A Copa do Mundo está se aproximando e um dos assuntos que vêm à tona é se o técnico deve ou não permitir que os jogadores façam sexo durante o período dos jogos. O tema é polêmico, e mesmo dentro do meio médico há divergência de opiniões. Chiara Brandão, cardiologista e especialista em medicina esportiva explica que a relação sexual em si não traz nenhum prejuízo à saúde do atleta ou ao seu desempenho físico durante a partida, mas o grande problema, que faz com que muitos países proíbam a prática em suas delegações, está nos exageros e os reflexos na concentração da equipe.
“Não vejo como preocupação um possível esforço, até porque esses atletas são muito bem preparados fisicamente, estão aptos a correr os 90 minutos do jogo. Aliás, fazer sexo no dia anterior à partida pode ser uma forma importante de liberar o estresse e driblar a ansiedade. O que gera dúvidas entre os membros da equipe técnica da seleção é se o fato de liberar os encontros e as relações sexuais pode mudar o foco dos jogadores e tirá-los daquele clima de expectativa e garra de ganhar a partida, bem como estimular os excessos”, diz.
O ex-técnico da seleção brasileira, Liz Felipe Scolari, o Felipão, era um dos que liberava os jogadores durante as folgas para receber visitas, com permissão de encontros em quartos individuais, inclusive. Mas, há técnicos mais rígidos que proíbem em qualquer circunstância porque acreditam que o momento é de foco total no esporte.
“A questão é que se o técnico libera para um, tem que liberar para o grupo todo. E uma coisa é o jogador se encontrar com a(o) parceira(o), matar a saudade e pronto. Outra coisa é aproveitar essa permissão para sair, ficar até tarde na balada, ingerir álcool e ainda fazer sexo para fechar com chave de ouro. Neste caso, o pacote é prejudicial e o resultado é desastroso. O álcool, por exemplo, pode causar desidratação nos músculos e provocar uma lesão importante. Se tiver de ressaca então, pior ainda, fica impossível de jogar com tonturas, náusea e enxaqueca. E é por isso que muitos técnicos acabam proibindo, não necessariamente pelo sexo em si”, diz a médica.

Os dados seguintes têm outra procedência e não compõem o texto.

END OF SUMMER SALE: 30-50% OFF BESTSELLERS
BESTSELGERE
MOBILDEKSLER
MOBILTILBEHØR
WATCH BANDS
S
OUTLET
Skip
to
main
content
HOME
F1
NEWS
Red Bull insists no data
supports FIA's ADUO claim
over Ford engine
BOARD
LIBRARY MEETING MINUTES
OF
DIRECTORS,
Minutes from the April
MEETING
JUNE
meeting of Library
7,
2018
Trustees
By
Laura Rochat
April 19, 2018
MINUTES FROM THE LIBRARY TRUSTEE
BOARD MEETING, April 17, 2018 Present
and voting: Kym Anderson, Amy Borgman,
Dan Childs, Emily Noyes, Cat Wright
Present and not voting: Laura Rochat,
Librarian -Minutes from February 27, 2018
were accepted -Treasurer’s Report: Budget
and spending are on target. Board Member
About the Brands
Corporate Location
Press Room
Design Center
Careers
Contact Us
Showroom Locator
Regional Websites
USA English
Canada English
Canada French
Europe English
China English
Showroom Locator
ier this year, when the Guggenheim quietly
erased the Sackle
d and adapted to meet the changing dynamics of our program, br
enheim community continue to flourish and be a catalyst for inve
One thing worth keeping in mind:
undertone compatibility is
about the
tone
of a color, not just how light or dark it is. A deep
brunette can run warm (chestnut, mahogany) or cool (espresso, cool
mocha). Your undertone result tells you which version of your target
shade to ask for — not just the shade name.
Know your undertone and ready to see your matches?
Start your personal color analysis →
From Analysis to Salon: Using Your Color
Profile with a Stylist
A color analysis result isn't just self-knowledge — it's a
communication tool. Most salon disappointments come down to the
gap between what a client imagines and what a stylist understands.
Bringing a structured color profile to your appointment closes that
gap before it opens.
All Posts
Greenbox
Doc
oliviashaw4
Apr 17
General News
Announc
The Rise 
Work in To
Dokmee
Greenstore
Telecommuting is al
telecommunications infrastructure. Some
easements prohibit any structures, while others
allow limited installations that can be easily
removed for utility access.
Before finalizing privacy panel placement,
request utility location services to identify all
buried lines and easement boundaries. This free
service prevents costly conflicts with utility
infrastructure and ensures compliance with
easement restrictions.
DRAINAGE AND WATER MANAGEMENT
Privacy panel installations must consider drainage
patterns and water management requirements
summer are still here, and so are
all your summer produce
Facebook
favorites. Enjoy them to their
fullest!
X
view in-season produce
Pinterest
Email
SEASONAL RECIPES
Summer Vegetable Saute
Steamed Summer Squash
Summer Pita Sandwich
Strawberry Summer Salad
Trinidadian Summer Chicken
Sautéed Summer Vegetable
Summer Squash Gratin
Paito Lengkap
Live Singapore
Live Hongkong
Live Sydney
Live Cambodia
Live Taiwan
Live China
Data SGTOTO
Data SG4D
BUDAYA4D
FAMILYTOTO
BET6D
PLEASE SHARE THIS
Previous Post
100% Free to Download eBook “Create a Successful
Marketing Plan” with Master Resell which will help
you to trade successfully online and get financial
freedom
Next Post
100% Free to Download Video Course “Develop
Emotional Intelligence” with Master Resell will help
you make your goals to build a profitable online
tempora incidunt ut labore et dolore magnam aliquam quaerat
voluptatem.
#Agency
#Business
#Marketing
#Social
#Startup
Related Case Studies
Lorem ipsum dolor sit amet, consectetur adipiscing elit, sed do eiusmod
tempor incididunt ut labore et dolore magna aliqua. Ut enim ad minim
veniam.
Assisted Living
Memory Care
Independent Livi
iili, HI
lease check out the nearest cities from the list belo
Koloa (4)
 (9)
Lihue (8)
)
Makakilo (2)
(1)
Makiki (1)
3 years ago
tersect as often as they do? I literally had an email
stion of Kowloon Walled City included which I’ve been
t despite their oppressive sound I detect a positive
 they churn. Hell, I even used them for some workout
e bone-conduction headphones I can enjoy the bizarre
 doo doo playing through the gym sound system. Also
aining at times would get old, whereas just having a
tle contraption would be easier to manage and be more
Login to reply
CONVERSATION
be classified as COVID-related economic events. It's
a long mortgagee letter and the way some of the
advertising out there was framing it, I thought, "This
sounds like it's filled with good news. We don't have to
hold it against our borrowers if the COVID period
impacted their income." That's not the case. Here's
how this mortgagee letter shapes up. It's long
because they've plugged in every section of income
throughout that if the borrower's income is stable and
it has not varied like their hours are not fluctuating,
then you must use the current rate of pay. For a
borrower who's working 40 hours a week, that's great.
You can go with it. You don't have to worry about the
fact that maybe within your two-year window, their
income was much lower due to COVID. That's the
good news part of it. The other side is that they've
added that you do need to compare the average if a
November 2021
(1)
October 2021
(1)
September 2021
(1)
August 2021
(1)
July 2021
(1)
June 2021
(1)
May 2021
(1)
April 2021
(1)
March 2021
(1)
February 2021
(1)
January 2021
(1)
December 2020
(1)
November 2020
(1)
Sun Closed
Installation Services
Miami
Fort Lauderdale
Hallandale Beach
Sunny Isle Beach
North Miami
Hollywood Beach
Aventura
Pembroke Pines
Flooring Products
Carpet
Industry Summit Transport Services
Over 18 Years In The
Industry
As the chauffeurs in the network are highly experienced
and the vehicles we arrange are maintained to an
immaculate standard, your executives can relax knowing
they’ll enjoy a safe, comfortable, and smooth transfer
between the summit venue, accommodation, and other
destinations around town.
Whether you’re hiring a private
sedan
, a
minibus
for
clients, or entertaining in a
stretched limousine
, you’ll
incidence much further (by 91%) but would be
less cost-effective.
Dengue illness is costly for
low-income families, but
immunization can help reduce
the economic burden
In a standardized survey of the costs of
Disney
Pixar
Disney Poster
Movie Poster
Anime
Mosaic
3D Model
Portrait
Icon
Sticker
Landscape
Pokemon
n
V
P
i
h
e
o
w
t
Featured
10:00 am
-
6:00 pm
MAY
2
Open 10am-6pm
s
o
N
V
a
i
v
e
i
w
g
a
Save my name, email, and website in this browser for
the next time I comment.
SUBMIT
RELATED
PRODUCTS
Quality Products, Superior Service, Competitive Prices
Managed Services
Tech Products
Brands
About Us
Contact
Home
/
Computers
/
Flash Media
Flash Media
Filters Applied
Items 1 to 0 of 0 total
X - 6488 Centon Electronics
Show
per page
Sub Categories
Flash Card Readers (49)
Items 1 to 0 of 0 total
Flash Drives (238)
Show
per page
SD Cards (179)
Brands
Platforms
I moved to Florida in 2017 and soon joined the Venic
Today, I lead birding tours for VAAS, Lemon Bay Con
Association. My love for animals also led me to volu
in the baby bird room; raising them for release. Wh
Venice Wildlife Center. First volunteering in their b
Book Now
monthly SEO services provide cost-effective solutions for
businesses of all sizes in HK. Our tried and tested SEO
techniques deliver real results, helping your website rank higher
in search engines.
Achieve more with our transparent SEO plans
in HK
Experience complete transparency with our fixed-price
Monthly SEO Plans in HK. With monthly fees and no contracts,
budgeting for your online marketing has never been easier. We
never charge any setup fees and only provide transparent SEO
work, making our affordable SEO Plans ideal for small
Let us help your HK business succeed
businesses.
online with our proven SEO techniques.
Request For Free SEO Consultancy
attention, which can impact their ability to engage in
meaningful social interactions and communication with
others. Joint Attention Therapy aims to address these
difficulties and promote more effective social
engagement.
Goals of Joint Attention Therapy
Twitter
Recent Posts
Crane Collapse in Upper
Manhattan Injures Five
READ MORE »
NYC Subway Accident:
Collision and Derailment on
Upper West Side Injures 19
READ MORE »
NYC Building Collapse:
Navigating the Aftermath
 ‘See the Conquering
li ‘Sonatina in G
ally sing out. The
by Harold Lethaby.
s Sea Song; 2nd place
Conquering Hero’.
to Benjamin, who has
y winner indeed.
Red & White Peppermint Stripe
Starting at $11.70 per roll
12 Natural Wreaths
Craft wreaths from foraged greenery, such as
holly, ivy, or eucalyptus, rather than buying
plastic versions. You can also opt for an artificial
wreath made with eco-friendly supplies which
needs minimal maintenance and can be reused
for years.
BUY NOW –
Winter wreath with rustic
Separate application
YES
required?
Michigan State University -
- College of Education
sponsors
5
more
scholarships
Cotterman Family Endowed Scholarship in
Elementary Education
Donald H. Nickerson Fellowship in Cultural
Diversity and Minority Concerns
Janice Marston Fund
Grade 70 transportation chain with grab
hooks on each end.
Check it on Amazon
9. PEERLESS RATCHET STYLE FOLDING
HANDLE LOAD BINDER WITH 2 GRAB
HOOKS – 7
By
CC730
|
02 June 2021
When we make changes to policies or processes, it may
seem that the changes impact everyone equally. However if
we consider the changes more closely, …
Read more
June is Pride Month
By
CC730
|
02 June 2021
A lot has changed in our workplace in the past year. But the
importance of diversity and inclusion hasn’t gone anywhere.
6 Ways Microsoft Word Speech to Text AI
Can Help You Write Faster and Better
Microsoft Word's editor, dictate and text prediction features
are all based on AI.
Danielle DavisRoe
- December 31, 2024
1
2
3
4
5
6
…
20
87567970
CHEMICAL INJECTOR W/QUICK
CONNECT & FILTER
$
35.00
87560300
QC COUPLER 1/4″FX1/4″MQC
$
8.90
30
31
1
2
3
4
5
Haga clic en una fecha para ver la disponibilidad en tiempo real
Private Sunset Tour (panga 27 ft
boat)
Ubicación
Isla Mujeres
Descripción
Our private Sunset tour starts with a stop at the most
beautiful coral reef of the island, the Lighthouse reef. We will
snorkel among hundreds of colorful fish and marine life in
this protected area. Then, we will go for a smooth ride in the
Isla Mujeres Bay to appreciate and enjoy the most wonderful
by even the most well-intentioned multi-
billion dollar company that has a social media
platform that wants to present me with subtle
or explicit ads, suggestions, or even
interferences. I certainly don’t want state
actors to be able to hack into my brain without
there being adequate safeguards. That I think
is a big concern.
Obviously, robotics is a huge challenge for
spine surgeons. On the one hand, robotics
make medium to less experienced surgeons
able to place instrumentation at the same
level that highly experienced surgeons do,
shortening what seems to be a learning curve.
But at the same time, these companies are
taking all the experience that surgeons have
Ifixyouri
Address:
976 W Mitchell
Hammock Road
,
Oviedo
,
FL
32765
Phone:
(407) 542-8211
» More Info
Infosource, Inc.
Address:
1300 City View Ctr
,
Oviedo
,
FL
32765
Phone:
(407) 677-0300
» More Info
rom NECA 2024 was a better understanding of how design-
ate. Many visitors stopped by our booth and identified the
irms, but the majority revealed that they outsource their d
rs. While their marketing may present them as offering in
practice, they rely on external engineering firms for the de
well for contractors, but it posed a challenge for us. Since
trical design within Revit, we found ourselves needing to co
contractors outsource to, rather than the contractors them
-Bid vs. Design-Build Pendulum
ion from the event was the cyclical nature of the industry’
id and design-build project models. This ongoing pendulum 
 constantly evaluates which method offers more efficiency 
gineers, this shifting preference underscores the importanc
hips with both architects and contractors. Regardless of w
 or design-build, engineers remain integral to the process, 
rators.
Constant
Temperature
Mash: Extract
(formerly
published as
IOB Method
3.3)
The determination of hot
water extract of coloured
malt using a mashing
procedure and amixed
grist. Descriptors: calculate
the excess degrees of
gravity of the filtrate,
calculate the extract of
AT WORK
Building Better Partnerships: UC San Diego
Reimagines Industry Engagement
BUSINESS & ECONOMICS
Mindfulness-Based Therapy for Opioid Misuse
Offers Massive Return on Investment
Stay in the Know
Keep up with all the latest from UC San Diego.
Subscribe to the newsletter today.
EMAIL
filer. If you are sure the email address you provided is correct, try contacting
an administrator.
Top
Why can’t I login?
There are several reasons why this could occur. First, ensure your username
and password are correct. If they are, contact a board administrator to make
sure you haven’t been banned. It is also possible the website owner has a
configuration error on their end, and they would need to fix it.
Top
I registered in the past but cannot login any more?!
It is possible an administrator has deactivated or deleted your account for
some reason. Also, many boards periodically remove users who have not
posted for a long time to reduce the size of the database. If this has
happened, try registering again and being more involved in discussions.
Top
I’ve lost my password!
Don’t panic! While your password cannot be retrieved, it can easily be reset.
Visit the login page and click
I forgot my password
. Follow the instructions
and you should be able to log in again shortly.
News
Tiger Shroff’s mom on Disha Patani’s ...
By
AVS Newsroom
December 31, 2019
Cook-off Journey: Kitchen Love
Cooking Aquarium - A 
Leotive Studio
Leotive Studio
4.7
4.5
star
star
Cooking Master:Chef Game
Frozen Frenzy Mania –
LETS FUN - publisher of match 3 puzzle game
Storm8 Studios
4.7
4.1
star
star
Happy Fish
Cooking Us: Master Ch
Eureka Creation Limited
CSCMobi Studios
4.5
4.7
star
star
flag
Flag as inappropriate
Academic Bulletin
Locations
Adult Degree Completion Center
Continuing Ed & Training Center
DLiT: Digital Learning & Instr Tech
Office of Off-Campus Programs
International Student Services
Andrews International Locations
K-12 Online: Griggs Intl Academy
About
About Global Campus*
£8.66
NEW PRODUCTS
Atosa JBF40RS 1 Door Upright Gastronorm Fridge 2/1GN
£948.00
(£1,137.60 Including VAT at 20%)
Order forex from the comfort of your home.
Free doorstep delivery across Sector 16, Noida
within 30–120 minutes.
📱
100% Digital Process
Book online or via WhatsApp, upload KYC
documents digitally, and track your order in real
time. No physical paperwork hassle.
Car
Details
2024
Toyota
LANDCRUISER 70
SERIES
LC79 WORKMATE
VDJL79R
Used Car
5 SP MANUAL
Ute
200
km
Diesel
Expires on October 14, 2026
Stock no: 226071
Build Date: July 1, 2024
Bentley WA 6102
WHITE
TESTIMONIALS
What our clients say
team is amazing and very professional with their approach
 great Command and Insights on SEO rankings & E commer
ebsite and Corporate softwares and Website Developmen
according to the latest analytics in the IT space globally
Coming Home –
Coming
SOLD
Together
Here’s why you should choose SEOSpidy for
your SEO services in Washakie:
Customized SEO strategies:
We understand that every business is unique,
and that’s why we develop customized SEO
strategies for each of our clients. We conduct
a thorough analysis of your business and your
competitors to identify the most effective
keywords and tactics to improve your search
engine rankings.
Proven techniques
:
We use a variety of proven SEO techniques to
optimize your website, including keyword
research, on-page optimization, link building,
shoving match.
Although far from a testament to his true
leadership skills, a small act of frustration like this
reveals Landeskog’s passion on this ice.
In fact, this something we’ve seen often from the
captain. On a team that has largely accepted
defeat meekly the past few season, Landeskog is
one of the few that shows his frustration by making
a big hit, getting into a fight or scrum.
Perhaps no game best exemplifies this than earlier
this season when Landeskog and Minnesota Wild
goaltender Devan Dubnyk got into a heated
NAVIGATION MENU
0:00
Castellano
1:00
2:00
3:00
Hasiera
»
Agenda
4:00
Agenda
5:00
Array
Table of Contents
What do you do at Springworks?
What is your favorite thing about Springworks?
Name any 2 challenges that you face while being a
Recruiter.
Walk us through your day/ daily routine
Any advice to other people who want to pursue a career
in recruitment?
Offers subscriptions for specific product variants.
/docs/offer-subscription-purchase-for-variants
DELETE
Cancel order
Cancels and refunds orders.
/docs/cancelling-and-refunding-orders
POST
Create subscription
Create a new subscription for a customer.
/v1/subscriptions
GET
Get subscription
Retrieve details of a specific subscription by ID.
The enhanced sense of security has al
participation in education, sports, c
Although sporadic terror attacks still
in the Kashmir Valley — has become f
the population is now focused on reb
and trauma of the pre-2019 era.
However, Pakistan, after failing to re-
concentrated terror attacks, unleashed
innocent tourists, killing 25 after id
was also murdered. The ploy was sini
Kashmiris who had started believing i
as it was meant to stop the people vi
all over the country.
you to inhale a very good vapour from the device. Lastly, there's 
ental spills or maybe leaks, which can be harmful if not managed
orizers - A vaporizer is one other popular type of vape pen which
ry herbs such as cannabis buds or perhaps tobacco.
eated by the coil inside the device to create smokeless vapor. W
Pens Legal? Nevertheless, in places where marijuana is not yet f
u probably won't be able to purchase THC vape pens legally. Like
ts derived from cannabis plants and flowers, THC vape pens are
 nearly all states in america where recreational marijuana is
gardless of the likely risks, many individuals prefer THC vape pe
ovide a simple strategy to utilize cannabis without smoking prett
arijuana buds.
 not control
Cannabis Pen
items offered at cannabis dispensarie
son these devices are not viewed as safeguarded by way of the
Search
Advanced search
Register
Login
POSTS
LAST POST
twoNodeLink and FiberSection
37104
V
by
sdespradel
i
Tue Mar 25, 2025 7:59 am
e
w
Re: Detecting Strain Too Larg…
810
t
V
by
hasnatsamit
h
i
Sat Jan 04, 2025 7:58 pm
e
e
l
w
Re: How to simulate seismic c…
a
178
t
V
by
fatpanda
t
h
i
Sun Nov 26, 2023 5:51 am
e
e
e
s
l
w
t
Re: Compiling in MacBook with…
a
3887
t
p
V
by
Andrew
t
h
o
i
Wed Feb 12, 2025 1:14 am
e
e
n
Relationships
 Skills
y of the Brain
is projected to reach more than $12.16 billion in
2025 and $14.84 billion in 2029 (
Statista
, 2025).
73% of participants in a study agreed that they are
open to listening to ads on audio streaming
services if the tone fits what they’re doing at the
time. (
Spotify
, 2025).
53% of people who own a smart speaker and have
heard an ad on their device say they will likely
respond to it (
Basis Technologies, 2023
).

Em termos fisiológicos, o sexo pode de fato ser uma boa alternativa para aliviar a tensão. Em primeiro lugar, seu gasto energético não é alto: 150 calorias, em média, o mesmo que dar uma caminhada leve de 30 minutos. Ou seja, um impacto bem mais suave do que o próprio treino dos atletas. Além disso, o sexo é capaz de garantir uma boa noite de sono, o que é fundamental para garantir o vigor físico do jogador na hora da partida.
“Independentemente de o técnico liberar a atividade sexual ou não, o mais importante de tudo é o atleta respeitar seu corpo e sua própria experiência. Por isso, ainda que liberado, se o jogador já sabe que o sexo tira sua concentração, o deixa cansado ou prejudica aquele clima de ansiedade positiva antes da partida, o melhor é não fazer. Mas se for liberado e o atleta sentir que é uma arma poderosa para diminuir a preocupação, vá em frente. Reitero que o sexo não prejudica, mas cada um sabe qual o efeito em seu corpo e mente”, conclui.